Some studies point to a link between low vitamin D and falling. Based on the evidence, it is likely that low vitamin D contributes to a modest risk of falls, above all in older adults. Vitamin D supplements are likely to reduce the risk of falls, especially if combined with calcium. They also seem to work best in people whose vitamin D level is insufficient: below 20 nanograms per milliliter (ng/mL). However, the blood level of vitamin D needed by elderly people to prevent falls is not known.
New research findings suggest that vitamin D may play a role in immune function—the body’s ability to fight off disease and infections. Yet, researchers have not yet done clinical trials to prove that taking vitamin D supplements could improve immunity. Likewise, there is no good proof that vitamin D supplements could reduce the severity of autoimmune diseases (in which the body comes under attack by its own immune system).
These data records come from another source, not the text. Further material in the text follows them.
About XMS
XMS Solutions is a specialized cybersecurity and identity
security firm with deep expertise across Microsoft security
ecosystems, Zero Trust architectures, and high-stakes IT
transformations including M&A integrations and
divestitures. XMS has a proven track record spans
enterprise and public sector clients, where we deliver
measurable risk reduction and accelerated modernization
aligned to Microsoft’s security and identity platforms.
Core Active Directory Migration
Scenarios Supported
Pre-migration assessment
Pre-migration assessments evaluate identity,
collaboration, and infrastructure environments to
Some studies have linked low vitamin D levels in the blood to a raised risk of cancer and dying of cancer (all types). Other studies have found that the higher the vitamin D intake from supplements, the lower the risk of certain types of cancer. These include
However, we do not yet know if vitamin D supplementation lowers the chance of getting cancer. To date, most studies have not had enough subjects or a long enough follow-up. Also, results have conflicted. Some studies show a benefit from vitamin D, and others find no benefit in reducing cancer risk.
Of concern is some studies suggest that high blood levels of vitamin D (40 ng/mL or above) may raise the risk of some cancers (cancer of the pancreas and esophagus).
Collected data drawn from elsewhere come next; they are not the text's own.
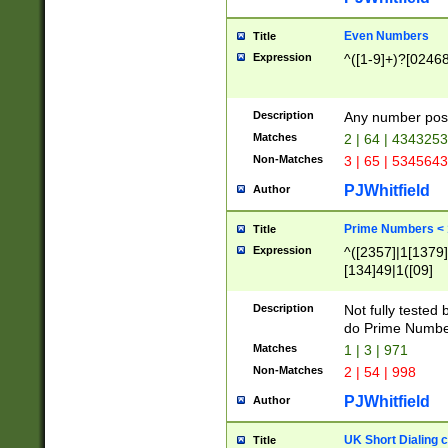
Even Numbers
Title
Expression
^([1-9]+)?[0246
Description
Any number possi
Matches
2 | 64 | 434325
Non-Matches
3 | 65 | 534564
PJWhitfield
Author
Prime Numbers <
Title
Expression
^([2357]|1[1379]|
[134]49|1([09]
[1379]|13|27|3[1
[39]|41|[57][17]
Description
Not fully tested
[39]|67|97)|4([0
do Prime Numbe
[247]1|[069]9|[4
Matches
1 | 3 | 971
[15]9)|7([056]1|
Non-Matches
2 | 54 | 998
[2578]7|[0235]9)
PJWhitfield
Author
UK Short Dialing 
Title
Based on current scientific publications, the panel of experts could not answer the questions here with an absolute “yes” or “no.”
In reviewing published studies, the experts gave the most weight to the “gold standard” for most medical research: randomized clinical trials. In these human studies, researchers randomly assign subjects to one of two or more treatments, and they control for factors that could bias the results. Only randomized clinical trials can find a cause and effect. Observational studies, which simply observe what people are doing and what the outcomes are, often are larger than clinical trials. But, they can show only a relationship between a treatment (or prevention) and an outcome, not cause. For example, observational studies show that more educated people live longer, but that doesn’t mean a better education causes longer life. Instead, the opportunities that come with better education, such as jobs, health care, and income, may be more likely to lead to a longer life.
There were not enough randomized trials on this topic. More randomized studies in large numbers of people are needed before experts can conclude that vitamin D offers preventive and therapeutic benefits for a wide range of chronic non-bone diseases. At least one large randomized clinical trial has already begun to look at whether taking a high daily dose of vitamin D can lower the risk of cancer, heart disease, and stroke. Other studies are looking at whether vitamin D supplementation early in life can prevent type 1 diabetes in children.
The Endocrine Society has advised how much vitamin D people should get to protect their bone health. (See the Hormone Health Network’s Patient Guide to Vitamin D Deficiency.) It does not, however, recommend a high dose of vitamin D to try to prevent non-bone disease, improve quality of life, or extend life. Until more and better scientific data become available, talk to your doctor about whether to test your vitamin D level and how much vitamin D you need.